Theme: Fools and Their Folly
In this week’s lessons we look carefully at both what sin is and what it does, and then contrast that with our need for the Savior, who alone can deliver us from our sin.
Scripture: Psalm 53:1-6
The only significant variation in Psalm 53 is verse 5, which replaces verses 5 and 6 of Psalm 14. The earlier psalm seems to be addressing fools in Israel, saying, “There they are, overwhelmed with dread, for God is present in the company of the righteous. You evildoers frustrate the plans of the poor, but the LORD is their refuge.” The later psalm is addressing evildoers who have attacked Israel, presumably Gentiles, whom it refers to saying, “There they were, overwhelmed with dread, where there was nothing to dread. God scattered the bones of those who attacked you, you put them to shame, for God despised them.”
We can only guess what specific incident this refers to, but something like the scattering of the armies of Sennacherib in the days of Hezekiah and Isaiah would explain it well (cf. 2 Kings 18, 19). If verse 5 does refer to the defeat of alien armies in the time of one of these kings, then a later poet probably altered David’s original psalm to apply it more intently and specifically to the new situation.
That is not our situation, of course. So if the psalm is to speak to us, it needs to speak in a different way. When we studied Psalm 14, I looked at Paul’s use of verses 1-3 in Romans and followed his analysis of the way the human race has rejected God. In that analysis the fool is one who knows that God exists because of God’s revelation of himself in nature but who suppresses that knowledge because he does not want to acknowledge God. That is sin, of course. So recognizing that it is sin, we could define a fool by saying, “A fool is anyone who sins,” acting as if there is no God. If we do this (it is a good analysis), we can look at the psalm for what it has to teach about sin, considering its nature, fruit and consequences.

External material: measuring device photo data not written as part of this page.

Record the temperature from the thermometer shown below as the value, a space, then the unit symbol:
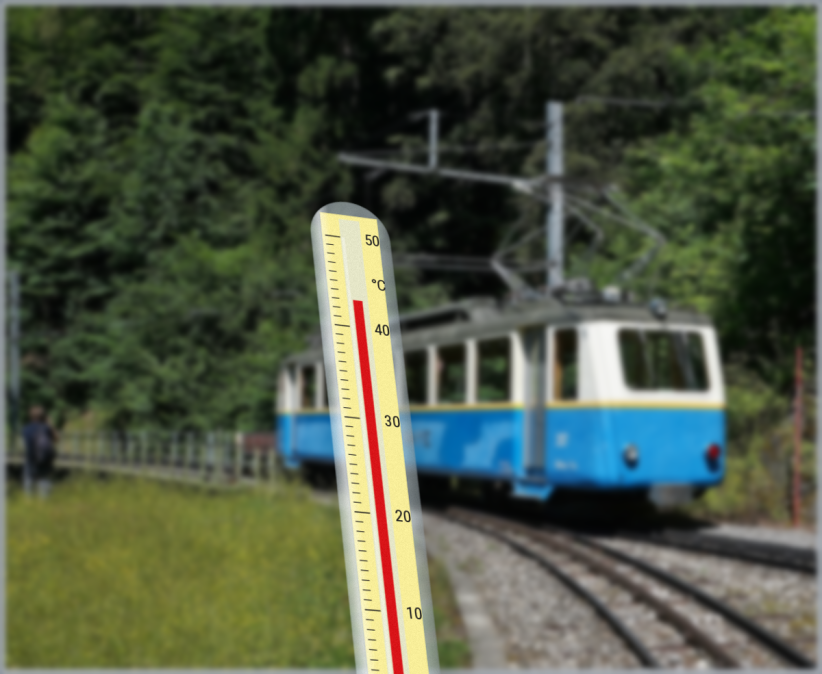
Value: 43 °C
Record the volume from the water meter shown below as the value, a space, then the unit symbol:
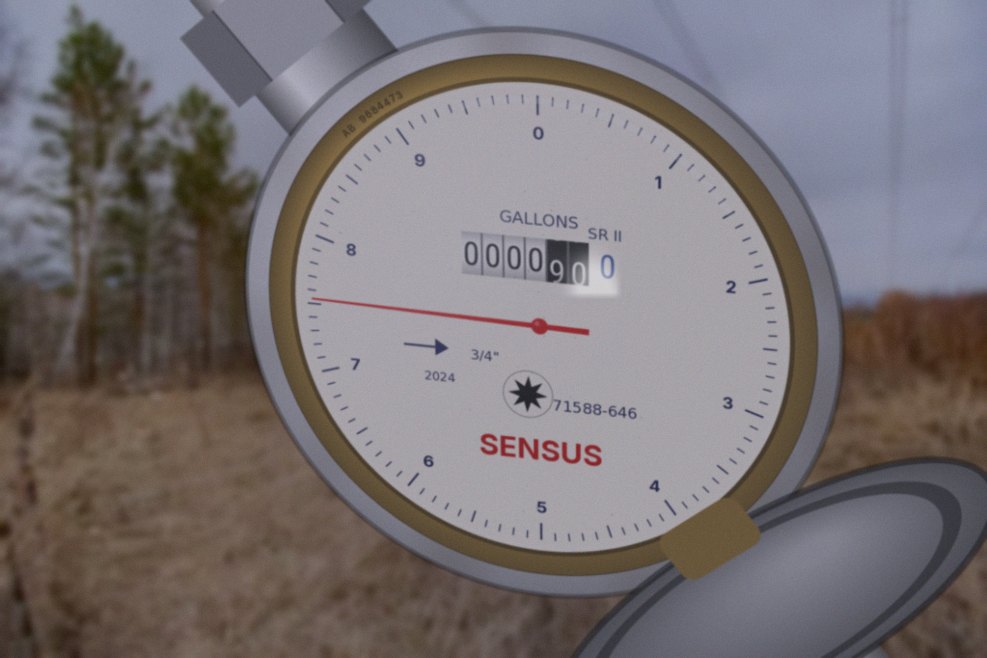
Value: 897.5 gal
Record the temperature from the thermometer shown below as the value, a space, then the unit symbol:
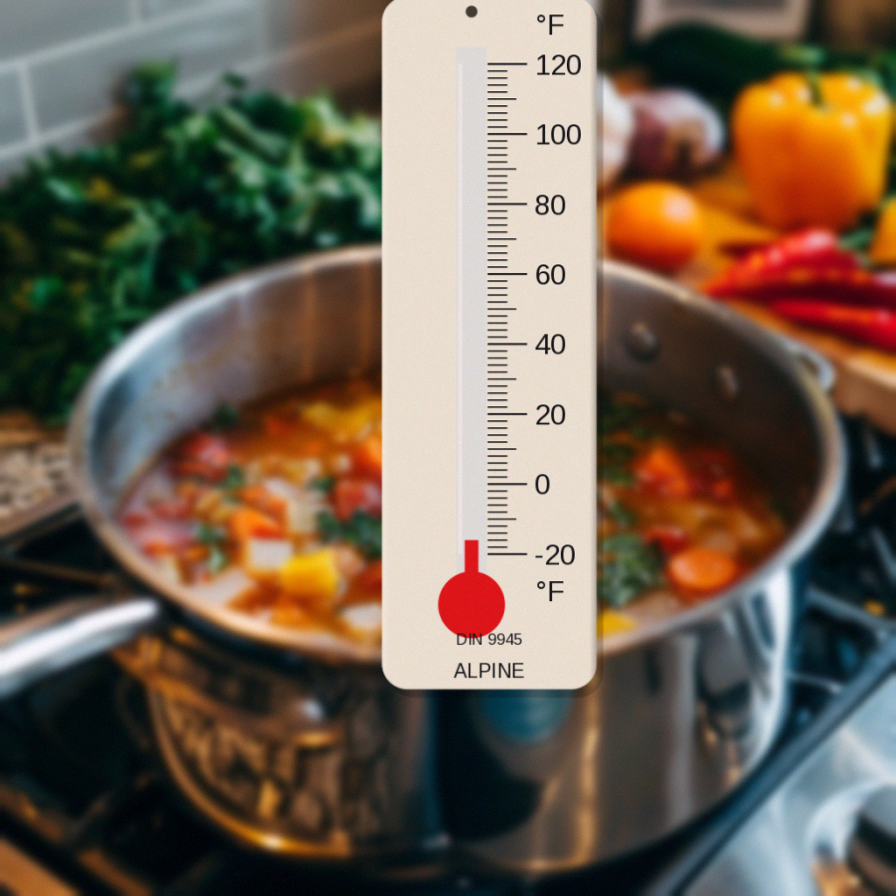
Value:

Matthew Henry does that. He finds eight points in the psalm, seven of which have to do with sin and the eighth, by contrast, with the faith of the saints. All begin with the letter “f.” I am adopting his outline for what follows.2
The fact of sin. Henry begins with the reality of sin, arguing his point from the fact that “God looks down from heaven” and sees it (v. 2). You and I do not always see sin, and the chief reason for our blindness is that we choose to close our eyes to transgressions. We often do that with others, turning a blind eye to their actions. We nearly always do it with ourselves. If we are confronted with the reality of our sin, we defend ourselves by such excuses as, “I didn’t mean to do it,” “You don’t understand what happened,” “It wasn’t really like that,” “It wasn’t my fault” or “You should see what the other person did to me first.” In other words, we pretend either that the act was not sin or that it was justified.
In the Garden of Eden, on the occasion of the first sin, Adam tried to deny his fault by blaming Eve: “The woman you put here with me—she gave me some fruit from the tree, and l ate it” (Gen. 3:12). And Eve blamed Satan: “The serpent deceived me, and I ate” (v. 13).
The problem with denial is that we are not the court of last appeal. In fact, we are not even judges. We are the accused, and the one who knows the facts of the case, prepares the indictment, handles the prosecution and renders the ultimate judgment is God. The omniscient God sees perfectly and knows all things. Before him all hearts are open, all desires known, and it is he who says, “Everyone has turned away, they have together become corrupt; there is no one who does good, not even one” (Ps. 14:3). It will do us no good to pretend that sin is not sin or that we are not sinners, as long as God is on his throne.
How does the Bible define a fool? Look up as many verses about fools as you can find, and write down what Scripture teaches.
How does the biblical understanding of a fool differ from our society’s view?
Reflection: Describe some of the excuses we use to deny the fact that sin is serious. How does that affect our understanding of who God is?
2Matthew Henry, Commentary on the Whole Bible, vol. 3, Job to Song of Solomon (New York, London and Edinburgh: Revell, n.d.), p. 439.